There were two away and none on in the second when Youkilis worked a seven-pitch walk after being down, 0 and 2, and Big Papi doubled to left-center, with Youk making it all the way home from first.
The Red Sox reached Francis for two more two-out runs in the fourth. Papi started things with a sharp single to left. Manny battled a fading Francis into the eighth pitch before smashing a double to center. Lowell was walked intentionally so Francis could get to Varitek, and the Captain ripped one that hit the left-field foul line and bounced into the stands for a ground-rule double.
Francis fanned Drew to end the inning, but that was all for him. He had been touched for 10 hits and six earned runs. He had thrown a ghastly 103 pitches, and a staggering 51 of them had come after two were out. He appears to need a little work finishing off hitters. Just a thought.
"Some of that was us," pointed out Sox manager Terry Francona. "Two outs, two strikes, we took our walks, got some good swings."
With all this offense breaking out, Josh Beckett could have gotten along nicely with his D game. But he was his usual efficient self, announcing his intention to dominate by striking out the side in the first. He cruised into the seventh on just 78 pitches, a pretty snappy total considering that he had struck out eight. He left after seven, having thrown 93 pitches.
Beckett is 4-0 in these playoffs and 6-2 lifetime. He has won five straight postseason starts, giving up four earned runs in 39 innings for an ERA of 0.93. He has given up four earned runs in 30 innings of 2007 postseason work. It is not hard to envision him getting a World Series MVP Award to go with his American League Championship Series prize.
The Rockies seemed to have adopted a swing-hard-in-case-I-hit-it approach because they did hit some hard balls off Beckett. They had four doubles, which contributed to a Series record of 12 two-baggers. But they couldn't bunch their hits enough to do any damage beyond doubles by Garrett Atkins and Troy Tulowitzki that produced their only run in the second.

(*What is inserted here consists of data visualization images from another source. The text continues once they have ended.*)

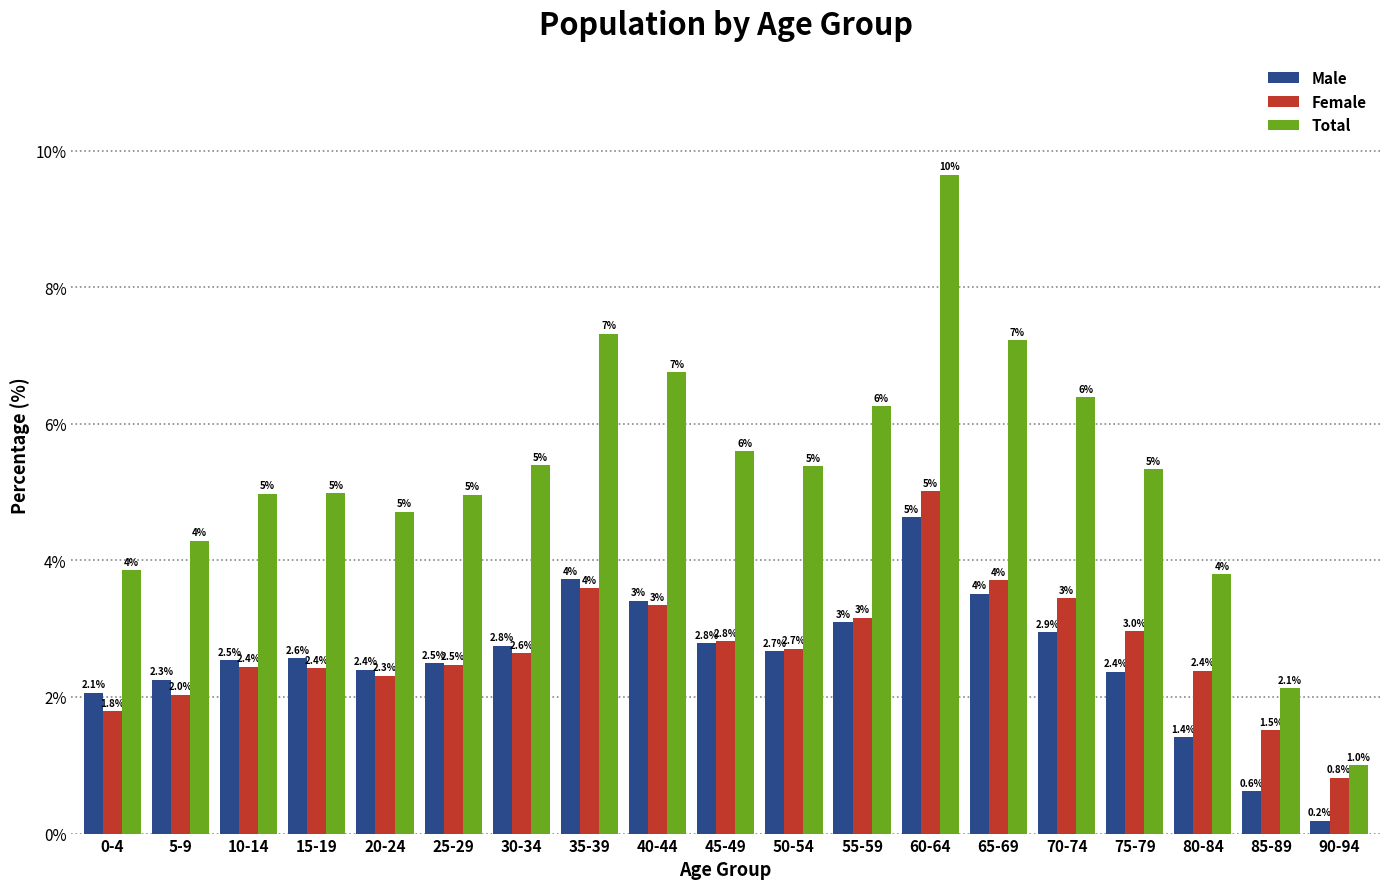

How many distinct data groups are displayed?

3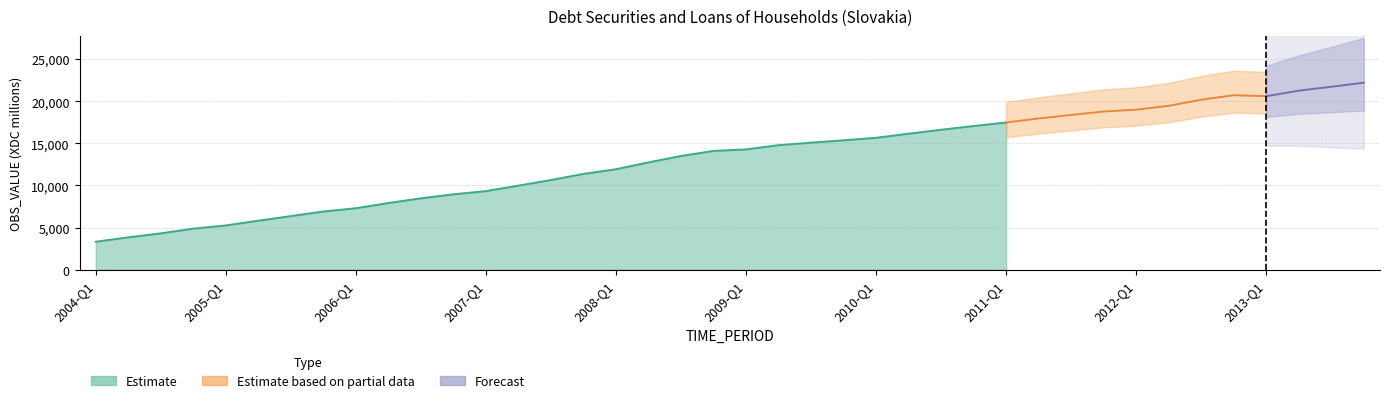

Reading left to right, extract all data points from this chart.

3321.3	3843.5	4315.6	4875.5	5255.9	5815.6	6365.6	6909.9	7297.6	7914.1	8476.9	8950.4	9328.9	9984.0	10646.1	11375.0	11929.2	12743.8	13501.4	14102.2	14281.8	14785.2	15082.1	15364.2	15661.6	16144.2	16615.9	17056.0	17476.9	17953.6	18369.1	18780.3	19000.2	19453.7	20180.8	20715.8	20596.0	21254.6	21716.6	22198.1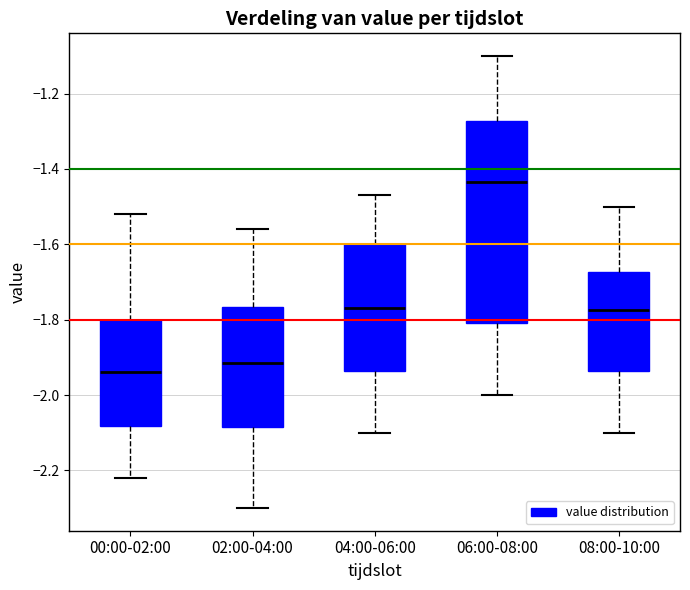

Which box is the tallest, from its lower edge to its upper edge?

06:00-08:00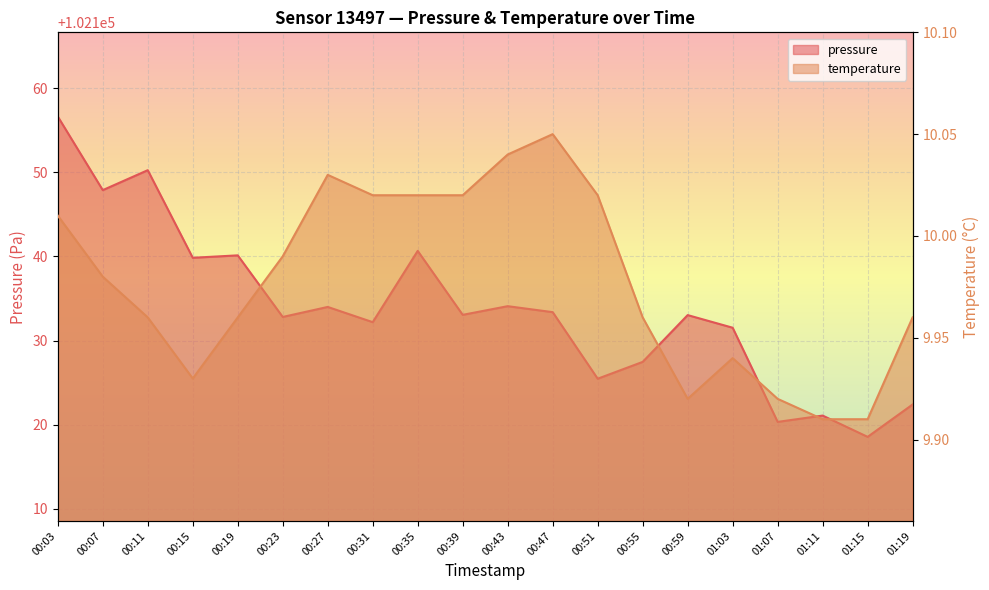

Which series has the widest spread of values?

pressure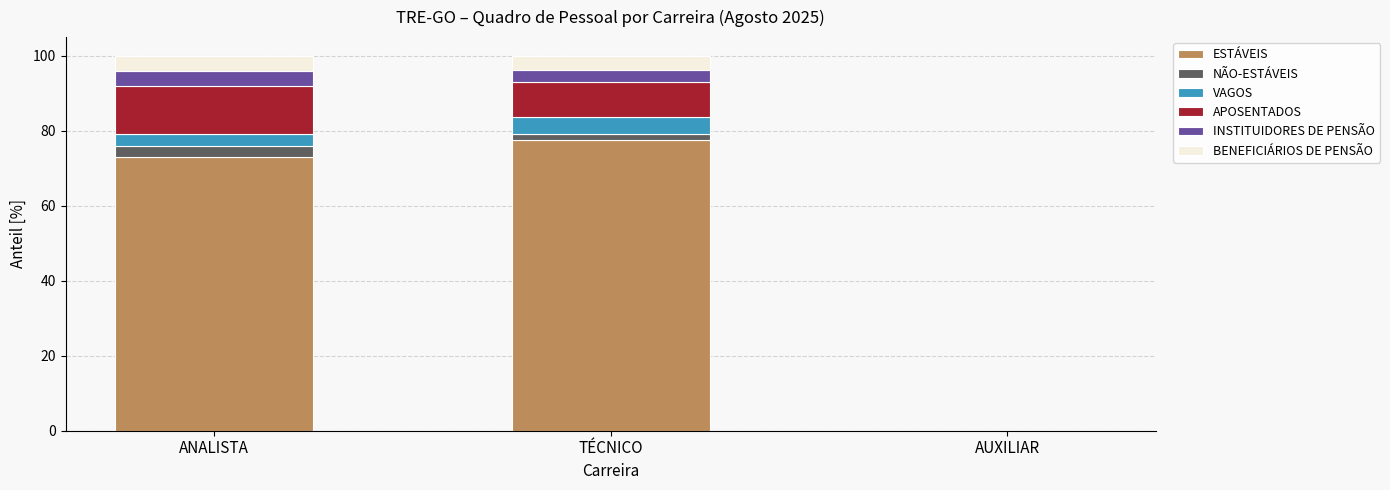

Where is ESTÁVEIS nearest to the value 38?

ANALISTA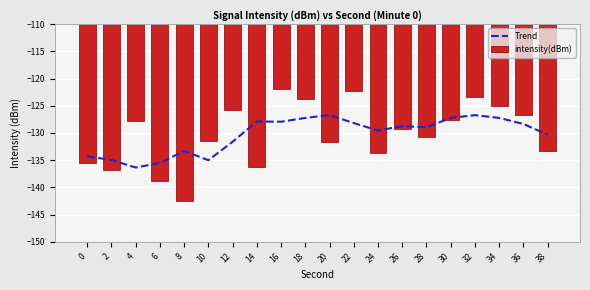

Reading left to right, what are all the values shown in this chart?

Trend: 0=-134.3	2=-135.0	4=-136.3	6=-135.5	8=-133.3	10=-135.0	12=-131.6	14=-127.9	16=-127.9	18=-127.2	20=-126.7	22=-128.2	24=-129.5	26=-128.7	28=-128.9	30=-127.2	32=-126.7	34=-127.2	36=-128.3	38=-130.3
intensity(dBm): 0=-135.6	2=-136.9	4=-127.9	6=-138.9	8=-142.5	10=-131.4	12=-125.8	14=-136.3	16=-121.9	18=-123.8	20=-131.7	22=-122.4	24=-133.7	26=-129.3	28=-130.7	30=-127.6	32=-123.4	34=-125.1	36=-126.8	38=-133.2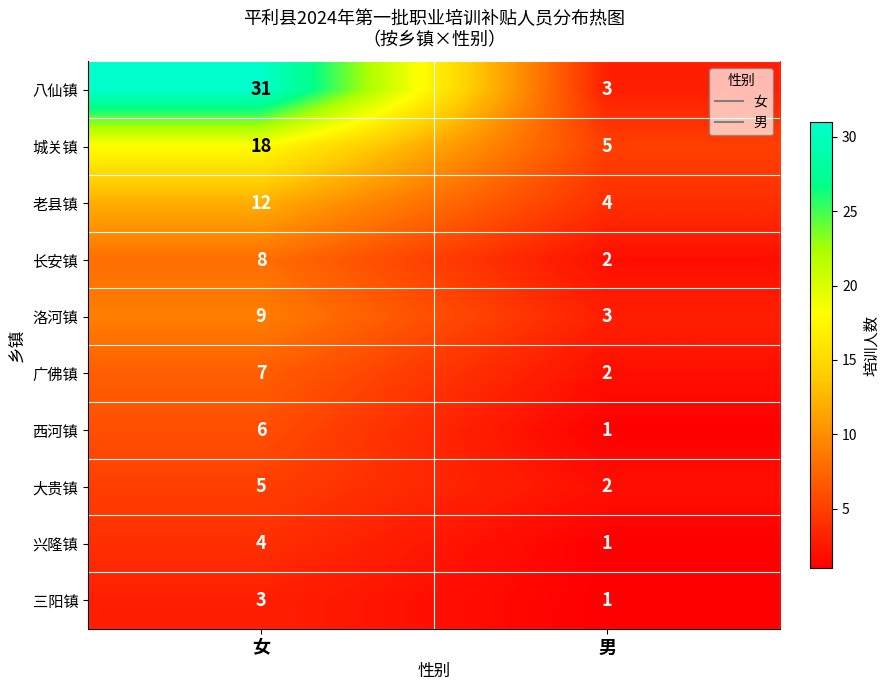

Reading left to right, list all the values displayed in this chart.

八仙镇: 31	3
城关镇: 18	5
老县镇: 12	4
长安镇: 8	2
洛河镇: 9	3
广佛镇: 7	2
西河镇: 6	1
大贵镇: 5	2
兴隆镇: 4	1
三阳镇: 3	1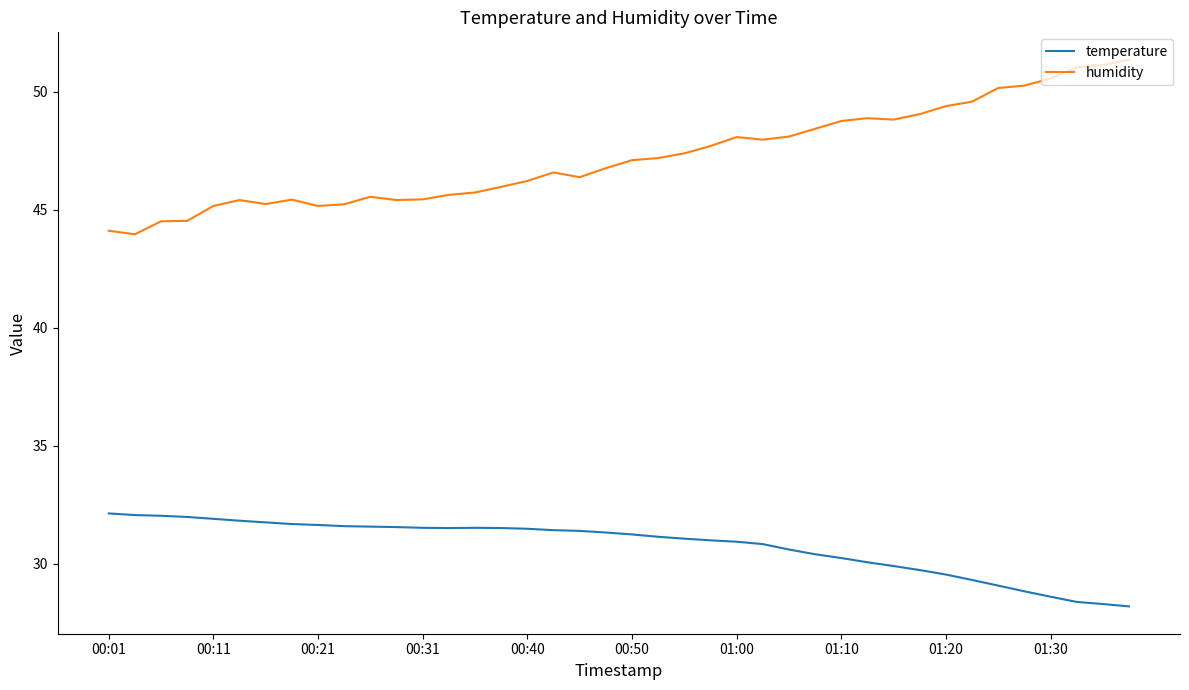

At how many categories does at least one series exceed 30?

40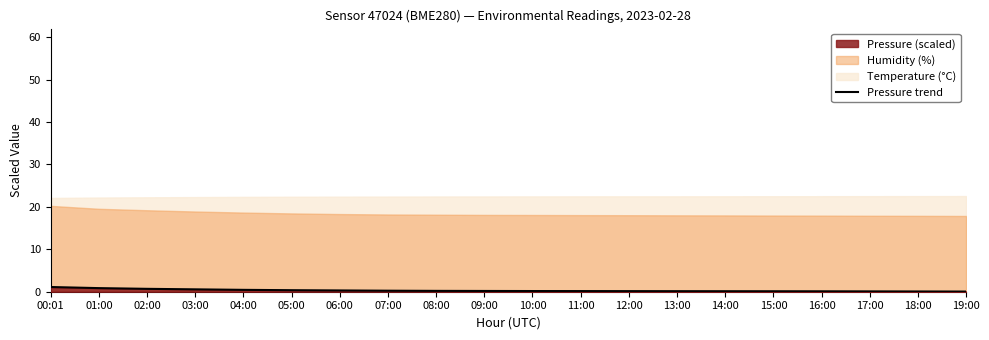

Between 19:00 and 05:00, which is larger?

05:00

The simple truth was that this was all too easy. The Rockies are not that bad. Nobody is that bad. What we had here was a classic convergence of forces. If you must have an enforced layoff, you don't want to be facing a team that is currently swinging the bats as if there were some kind of "Damn Yankees" thing going on.
Wait a minute. Wasn't that what we all suspected was going on with the Rockies? Have the Sawx made Satan a better offer?